One of the great things about working with Terraform is the ability to use data sources as a way to reference existing resources, like secrets from Azure Key Vault. However, working with Azure means that one might have to work with resources in more than one subscription at the time. The way to solve this is to set up two azurerm provider blocks, one for the context that you are working in and one for the other subscription, separating them by using the alias argument.

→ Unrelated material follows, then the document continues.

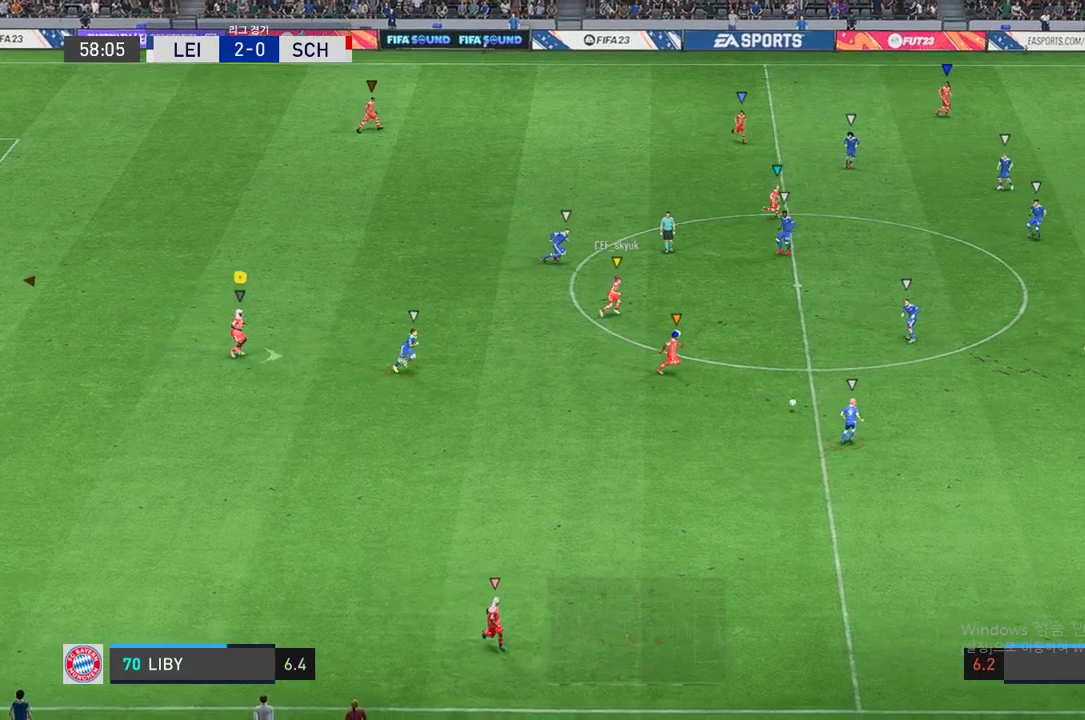
{"buttons": ["L2", "R2"], "left_stick": "down-right", "events": [[86, "left_stick", "down-right"], [224, "L2", "up"], [447, "R2", "down"], [481, "L2", "down"]]}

Here is an example of how it works in practice.

terraform {
  required_providers {
    azurerm = {
      source = "hashicorp/azurerm"
      version = "2.56.0"
    }
  }
}

# Default provider block, note that there is no alias set here
provider "azurerm" {
  features {}

  subscription_id = "00000000-0000-0000-0000-000000000000"
}

# Provider for the "management" subscription where we have our key vault
provider "azurerm" {
  features {}

  alias           = "management"
  subscription_id = "00000000-0000-0000-0000-000000000000"
}

# Data source, using the aliased provider to get the right context
data "azurerm_key_vault_secret" "example" {
  provider = azurerm.management
  
  name         = "administrator"
  key_vault_id = data.azurerm_key_vault.existing.id
}

# How to output the secret
output "secret_value" {
  value = data.azurerm_key_vault_secret.example.value
}

Obviously, this isn’t limited to just key vault secrets but applies to everything you might want to do within the context of a different subscription.